**WORK ORDER:** Among the following entries, count the lines that contain "Laguna" and report only the result.

++++ AVAILABLE DATA ++++

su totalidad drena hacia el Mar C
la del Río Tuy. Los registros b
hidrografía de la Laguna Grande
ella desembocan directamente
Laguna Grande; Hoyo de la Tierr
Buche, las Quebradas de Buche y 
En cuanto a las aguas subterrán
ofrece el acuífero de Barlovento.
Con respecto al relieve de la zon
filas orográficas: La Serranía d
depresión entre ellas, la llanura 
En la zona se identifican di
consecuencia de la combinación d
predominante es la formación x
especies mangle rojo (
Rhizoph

++++
++++ AVAILABLE DATA ++++

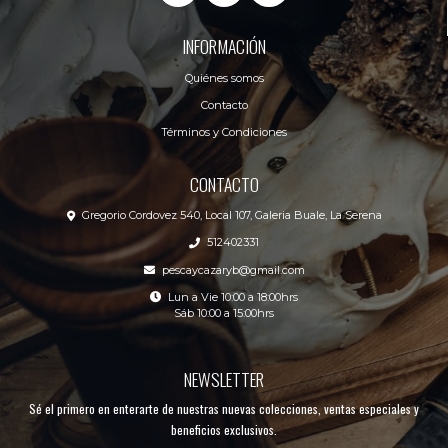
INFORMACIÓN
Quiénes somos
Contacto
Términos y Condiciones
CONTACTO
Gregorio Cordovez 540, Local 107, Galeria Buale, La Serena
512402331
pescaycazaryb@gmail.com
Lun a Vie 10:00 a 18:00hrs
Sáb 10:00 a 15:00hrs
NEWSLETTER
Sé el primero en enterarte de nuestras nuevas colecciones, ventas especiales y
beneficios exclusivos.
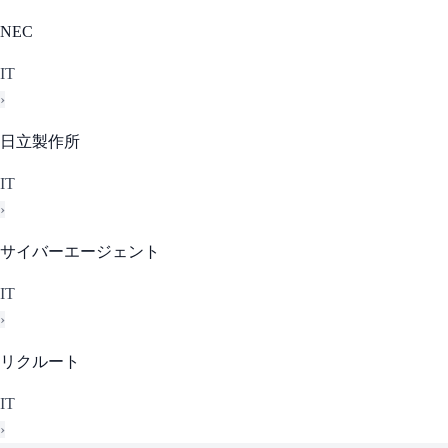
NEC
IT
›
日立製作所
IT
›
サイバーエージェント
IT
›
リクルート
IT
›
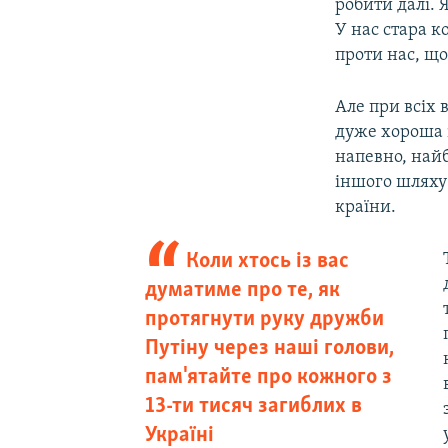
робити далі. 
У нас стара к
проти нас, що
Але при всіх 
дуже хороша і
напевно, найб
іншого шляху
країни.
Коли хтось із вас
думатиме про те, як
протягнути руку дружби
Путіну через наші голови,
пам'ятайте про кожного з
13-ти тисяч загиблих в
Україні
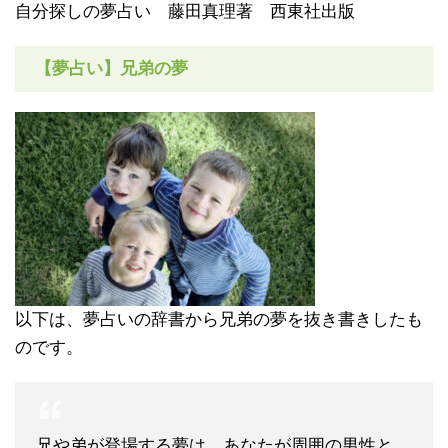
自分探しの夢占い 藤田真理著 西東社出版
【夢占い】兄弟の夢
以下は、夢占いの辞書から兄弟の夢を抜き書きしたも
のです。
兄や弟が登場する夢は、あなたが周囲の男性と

++++

**FINISHED TASK:** 2